MONTGOMERY, Ala. — Alabama health leaders urged action Wednesday during a legislative panel on addressing the state’s struggling health care system, which one panelist described as being in crisis.
“We have a health care issue in Alabama; our life expectancy is shorter, and not only that, we spend more years sick,” said Amanda Williams, former president of the Medical Association of the State of Alabama. “… Right now, our health care system is in a crisis.”
Williams was one of three panelists featured at the Alabama Daily News Legislative Breakfast Series, with Wednesday’s event focusing on health care.
The event was kicked off by Teresa Shufflebarger of UAB Medical Center, who also leads the university’s health initiative Live HealthSmart Alabama. Through the more than 5,000 free health screenings conducted across the state by Live HealthSmart since 2021, Shufflebarger said around 80% of people fell outside the normal range for various health metrics such as blood pressure and blood sugar levels.
Shufflebarger also said that a significant share of Alabamians screened also suffered from untreated and previously undiagnosed chronic disease, painting an even bleaker picture of the state of Alabama’s health care system.
“So 7% of those screened had high blood pressure and they didn’t know it; 4% had diabetes and they didn’t know it,” Shufflebarger said. “More concerning (is that) 11% of those screened had high blood pressure, they know it, and they’re not doing anything about it. That is a stroke that shows up in our hospitals that shouldn’t be there.”
A fifth of those screened had untreated diabetes, Shufflebarger said, who went on to stress the need to help provide access to preventative care for Alabamians, insured or not, with about 421,000 residents without any form of health insurance as of 2022.
“What our rural hospitals and providers need is a larger insured population is one thing, but (another thing they need is) to be able to have a focus on preventive care,” she said. “Not just a focus, but for us as a state to find a way to support preventive care, and that means pay for it.”
When asked by ADN’s Todd Stacy to describe the health care ‘crisis’ from the perspective of a health care provider, Williams, who is also a Montgomery-based physician, listed a number of issues plaguing the state that have contributed to its poor health outcomes, including low physician reimbursement rates and cases of malpractice.
“Physician reimbursement rates have gone down tremendously, it makes it very hard to recruit physicians here when they can go a couple hours away and make substantially more and see significantly less patients,” Williams said.

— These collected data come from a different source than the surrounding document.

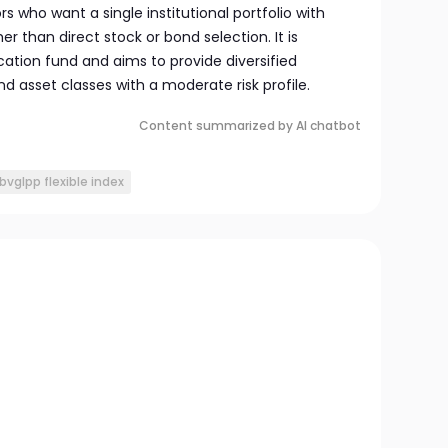
rs who want a single institutional portfolio with
her than direct stock or bond selection. It is
ocation fund and aims to provide diversified
 asset classes with a moderate risk profile.
Content summarized by AI chatbot
bvglpp flexible index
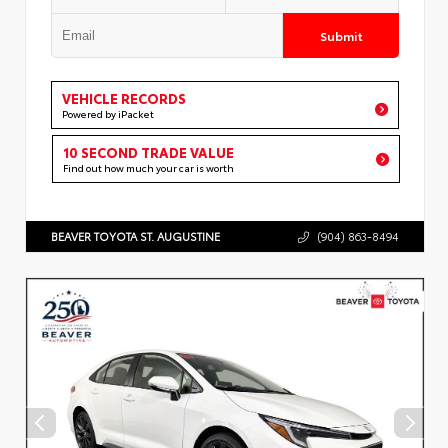
Submit
VEHICLE RECORDS
Powered by iPacket
10 SECOND TRADE VALUE
Find out how much your car is worth
BEAVER TOYOTA ST. AUGUSTINE
(904) 863-8494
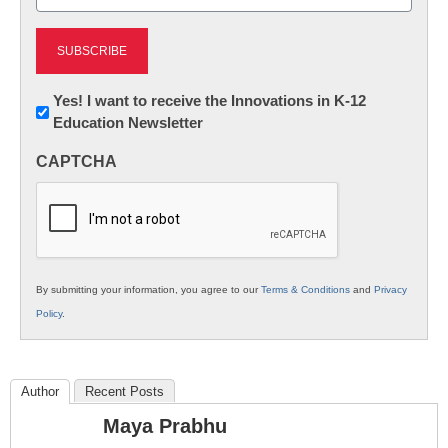
(Required)
Newsletter:
Yes! I want to receive the Innovations in K-12
Education Newsletter
Innovations
in
CAPTCHA
K12
Education
By submitting your information, you agree to our
Terms & Conditions
and
Privacy
Policy
.
Author
Recent Posts
Maya Prabhu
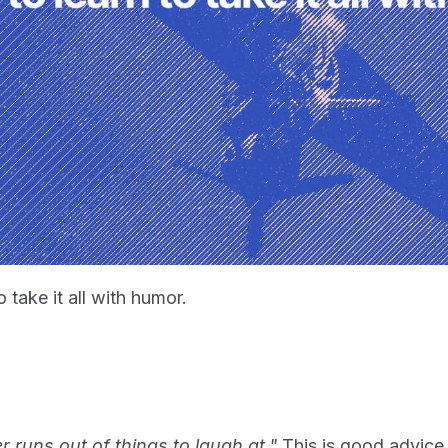
 take it all with humor.
 runs out of things to laugh at."
This is good advice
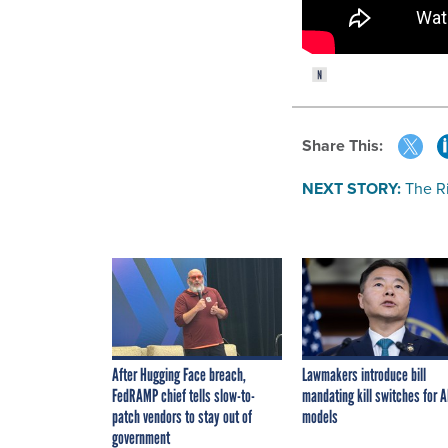
Share This:
NEXT STORY:
The R
After Hugging Face breach,
Lawmakers introduce bill
FedRAMP chief tells slow-to-
mandating kill switches for A
patch vendors to stay out of
models
government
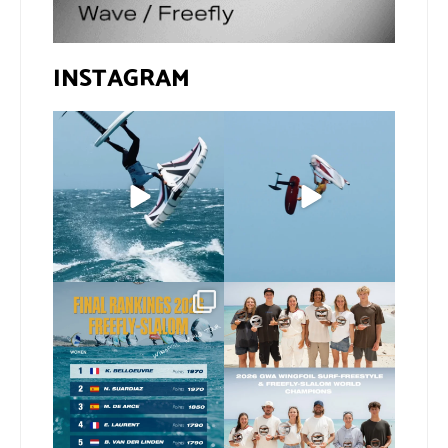
INSTAGRAM
If you spot the zebra,
@xavi.corr business as
expect a backflip
...
usual 😉
260
8
Video by
...
453
9
The final 2026 GWA
Congratulations to our
FreeFly-Slalom rankings
new 2026 GWA Wingfoil
...
are in!
...
177
9
176
2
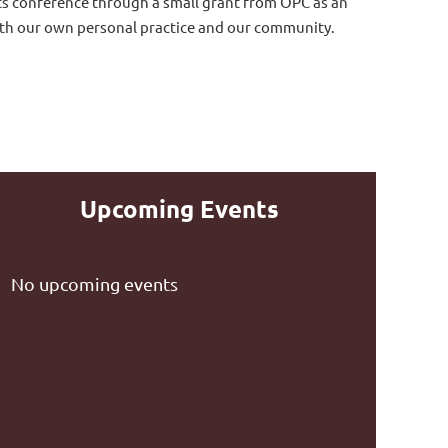
ts conference through a small grant from OPC as an
th our own personal practice and our community.
Upcoming Events
No upcoming events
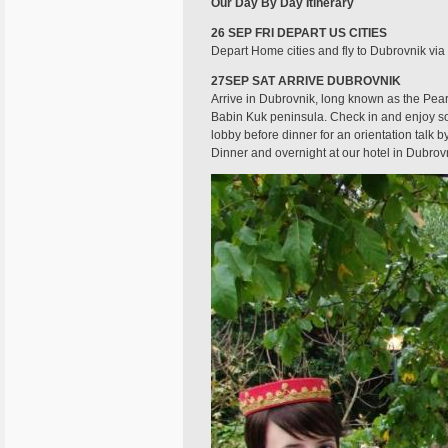
Our Day By Day Itinerary
26 SEP FRI DEPART US CITIES
Depart Home cities and fly to Dubrovnik via 
27SEP SAT ARRIVE DUBROVNIK
Arrive in Dubrovnik, long known as the Pearl
Babin Kuk peninsula. Check in and enjoy so
lobby before dinner for an orientation talk 
Dinner and overnight at our hotel in Dubrov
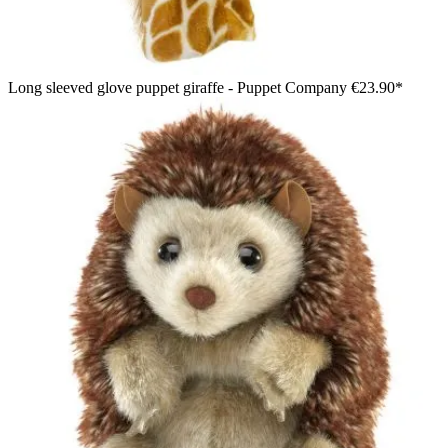
Long sleeved glove puppet giraffe - Puppet Company
€23.90*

“The other big problem that we have in Alabama is our malpractice environment. We are now considered one of the worst states to practice medicine because of the number of what we call nuclear verdicts, or juries who have made a verdict over $10 million, so those have gone up and up and the cost of malpractice insurance has gotten tremendous.”
On costs incurred by the state from its struggling health care system, Shufflebarger said that the total economic impact of chronic illness in Alabama was $60.2 billion annually, according to a 2020 report from the Milken Institute.

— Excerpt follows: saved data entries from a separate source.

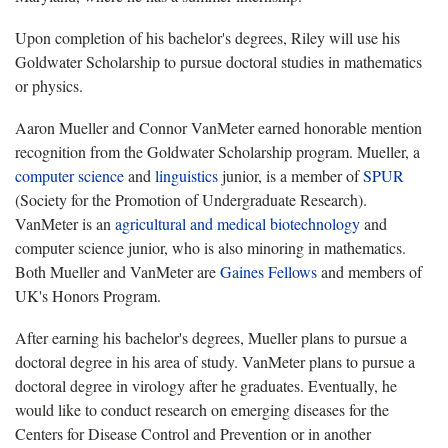
Upon completion of his bachelor's degrees, Riley will use his
Goldwater Scholarship to pursue doctoral studies in mathematics
or physics.
Aaron Mueller and Connor VanMeter earned honorable mention
recognition from the Goldwater Scholarship program. Mueller, a
computer science
and
linguistics
junior, is a member of
SPUR
(Society for the Promotion of Undergraduate Research).
VanMeter is an
agricultural and medical biotechnology
and
computer science junior, who is also minoring in mathematics.
Both Mueller and VanMeter are
Gaines Fellows
and members of
UK's Honors Program.
After earning his bachelor's degrees, Mueller plans to pursue a
doctoral degree in his area of study. VanMeter plans to pursue a
doctoral degree in virology after he graduates. Eventually, he
would like to conduct research on emerging diseases for the
Centers for Disease Control and Prevention or in another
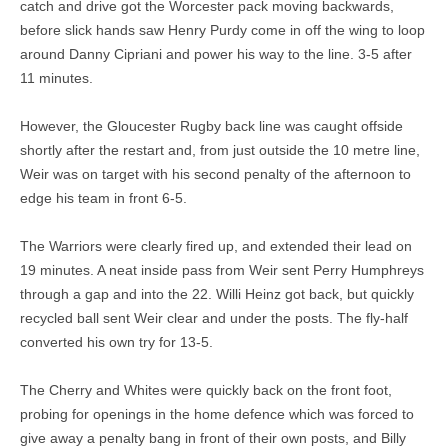
catch and drive got the Worcester pack moving backwards,
before slick hands saw Henry Purdy come in off the wing to loop
around Danny Cipriani and power his way to the line. 3-5 after
11 minutes.
However, the Gloucester Rugby back line was caught offside
shortly after the restart and, from just outside the 10 metre line,
Weir was on target with his second penalty of the afternoon to
edge his team in front 6-5.
The Warriors were clearly fired up, and extended their lead on
19 minutes. A neat inside pass from Weir sent Perry Humphreys
through a gap and into the 22. Willi Heinz got back, but quickly
recycled ball sent Weir clear and under the posts. The fly-half
converted his own try for 13-5.
The Cherry and Whites were quickly back on the front foot,
probing for openings in the home defence which was forced to
give away a penalty bang in front of their own posts, and Billy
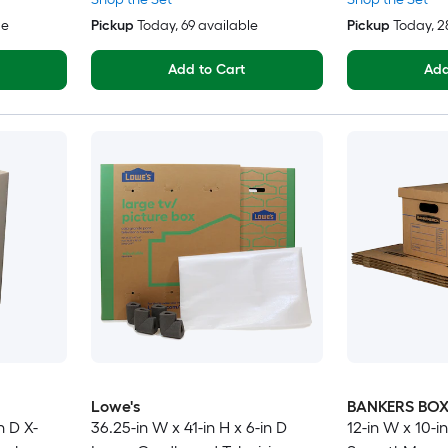
le
Pickup
Today
, 69 available
Pickup
Today
, 
Add to Cart
Add
Lowe's
BANKERS BO
n D X-
36.25-in W x 41-in H x 6-in D
12-in W x 10-in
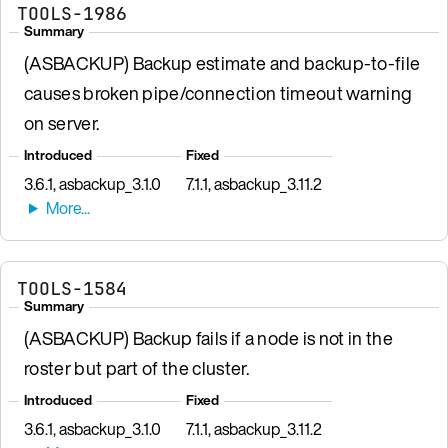
TOOLS-1986
Summary
(ASBACKUP) Backup estimate and backup-to-file
causes broken pipe/connection timeout warning
on server.
Introduced
Fixed
3.6.1, asbackup_3.1.0
7.1.1, asbackup_3.11.2
TOOLS-1584
Summary
(ASBACKUP) Backup fails if a node is not in the
roster but part of the cluster.
Introduced
Fixed
3.6.1, asbackup_3.1.0
7.1.1, asbackup_3.11.2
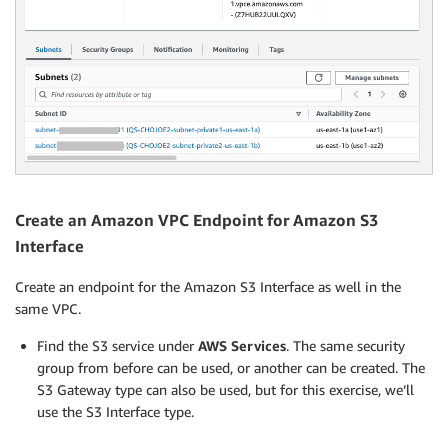
Create an Amazon VPC Endpoint for Amazon S3
Interface
Create an endpoint for the Amazon S3 Interface as well in the
same VPC.
Find the S3 service under
AWS Services
. The same security
group from before can be used, or another can be created. The
S3 Gateway type can also be used, but for this exercise, we’ll
use the S3 Interface type.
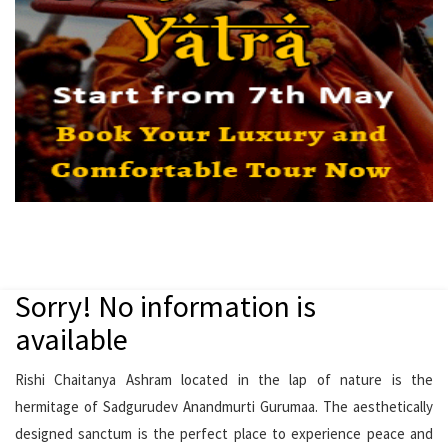
Sorry! No information is
available
Rishi Chaitanya Ashram located in the lap of nature is the
hermitage of Sadgurudev Anandmurti Gurumaa. The aesthetically
designed sanctum is the perfect place to experience peace and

Rep. Paul Lee, R-Dothan, also participated in the panel discussion, and told Stacy and attendees that lawmakers were currently working to address what is known as the “coverage gap,” the hundreds of thousands of Alabamians who make too much to be eligible for health insurance subsidies through the Affordable Care Act, but too little to afford health insurance on the private market.
Lawmakers explored the idea of expanding Medicaid last year through a private-public partnership model, going as far as to hold meetings with lawmakers from other states that had expanded their own Medicaid programs to discuss the pros and cons. Republican lawmakers ultimately decided against pursuing Medicaid expansion, something Democrats have championed for years.

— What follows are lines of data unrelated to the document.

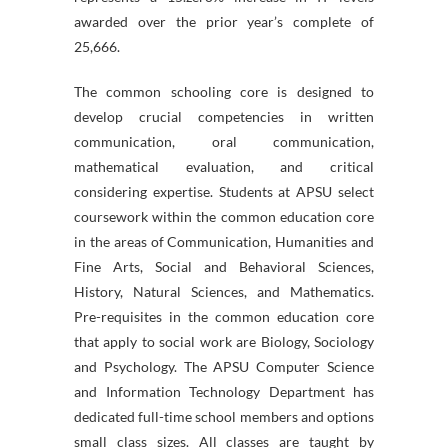
awarded over the prior year’s complete of
25,666.
The common schooling core is designed to
develop crucial competencies in written
communication, oral communication,
mathematical evaluation, and critical
considering expertise. Students at APSU select
coursework within the common education core
in the areas of Communication, Humanities and
Fine Arts, Social and Behavioral Sciences,
History, Natural Sciences, and Mathematics.
Pre-requisites in the common education core
that apply to social work are Biology, Sociology
and Psychology. The APSU Computer Science
and Information Technology Department has
dedicated full-time school members and options
small class sizes. All classes are taught by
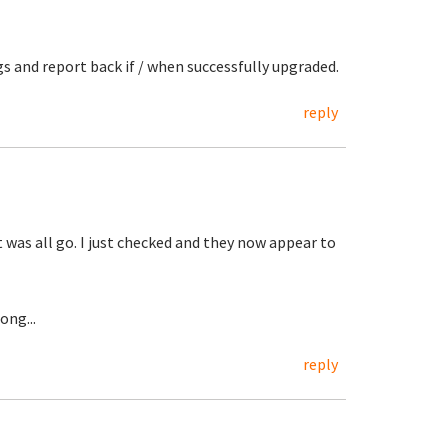
ngs and report back if / when successfully upgraded.
reply
t was all go. I just checked and they now appear to
ong...
reply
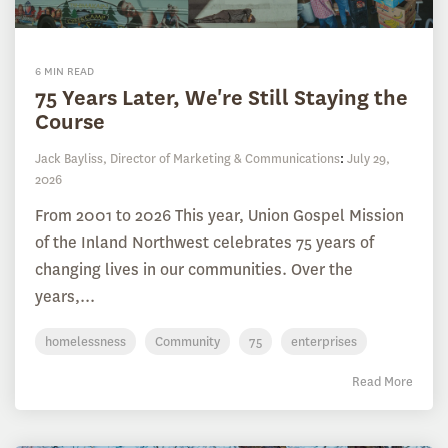
6 MIN READ
75 Years Later, We're Still Staying the
Course
Jack Bayliss, Director of Marketing & Communications
:
July 29,
2026
From 2001 to 2026 This year, Union Gospel Mission
of the Inland Northwest celebrates 75 years of
changing lives in our communities. Over the
years,...
homelessness
Community
75
enterprises
Read More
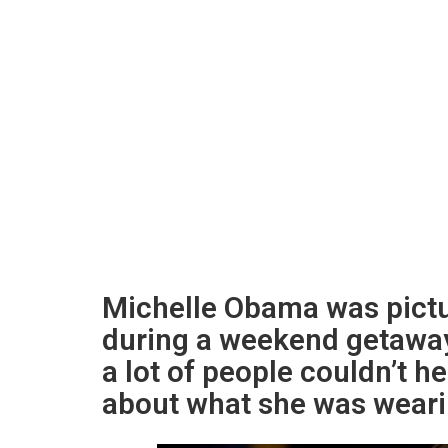
Michelle Obama was pictu
during a weekend getaway
a lot of people couldn’t h
about what she was weari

Lee said Medicaid expansion plans were “on hold at the moment,” but that lawmakers were still actively working to address the shortfalls in the state’s health care system. Stacy asked Lee if, much like Gov. Kay Ivey’s Safe Alabama or Be Linked Alabama initiatives to improve public safety and expand broadband access, respectively, state leaders would consider a similar initiative to improve Alabamians’ health.
“I think that’s very possible,” Lee said. “I think that, as we’re seeing our budgets tighten up, we’re going to see the value of – and some people in here may take this wrong – the business side of it. Forget the health, the business side of it and the health part of it work together.”